28

La nuit qui suivit, je me retrouvai garé en face de la résidence des Sprague, de l’autre côté de la rue, cette fois dans la Ford banalisée du S.I.D. que j’utilisais pour mes examens de terrain. Le temps n’avait plus prise sur moi mais je savais que chaque seconde passée me rapprochait un peu plus du moment où je frapperais à cette porte, ou bien où je fuirais sans me retourner.

Mon esprit jouait avec Madeleine nue ; j’enthousiasmais le reste des Sprague avec mes bons mots à les faire mourir de rire. Puis la lumière trancha la nuit de l’allée, la porte claqua et les phares de la Packard s’éclairèrent.
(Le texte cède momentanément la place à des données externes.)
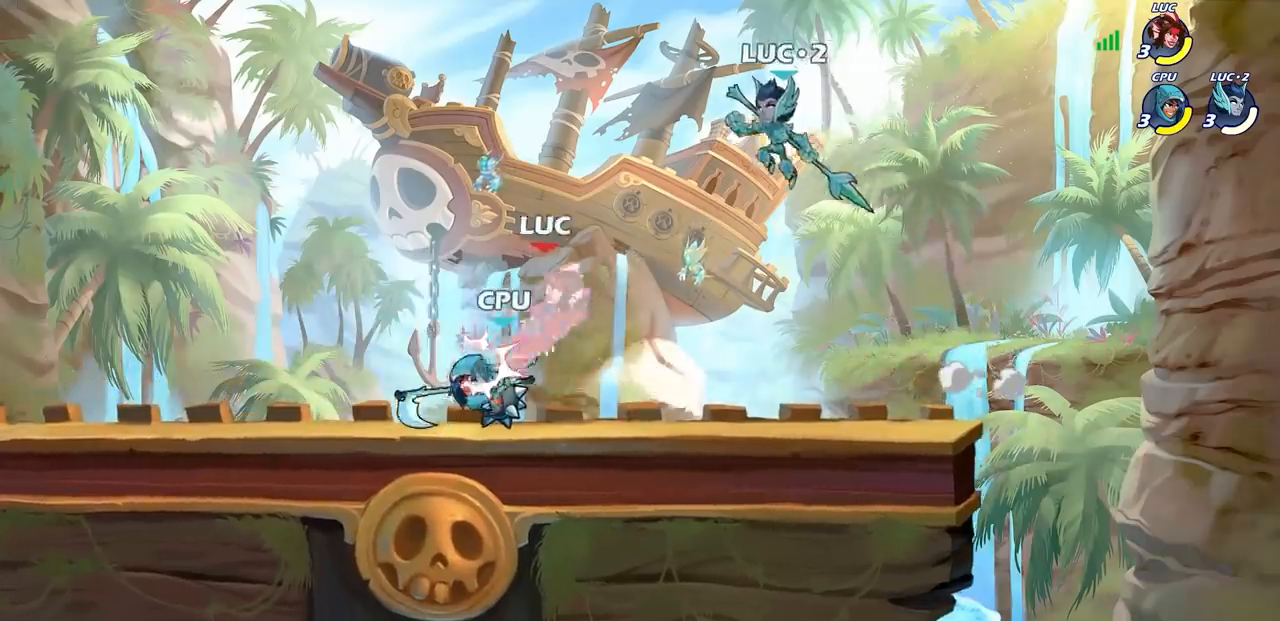
{"buttons": ["R2"], "left_stick": "down-left", "right_stick": "center", "events": [[67, "left_stick", "up-left"], [167, "left_stick", "up-right"], [217, "R2", "down"], [383, "left_stick", "down-right"], [467, "left_stick", "down-left"]]}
Elle s’engagea sur Muirfield, fit un rapide virage à gauche sur la 6e Rue et prit la direction de l’est. J’attendis trois petites secondes et me mis à la suivre.

La Packard resta dans la file du milieu ; je me mis à ses basques sur la file de droite, à quatre bonnes voitures de distance derrière. Nous sortîmes de Hancock Park pour nous engager dans le secteur de Wilshire, puis plein sud sur Normandie et la 8e Rue vers l’est. Les enseignes lumineuses des bars étincelèrent sur un bon kilomètre – et je sus que Madeleine approchait de sa destination.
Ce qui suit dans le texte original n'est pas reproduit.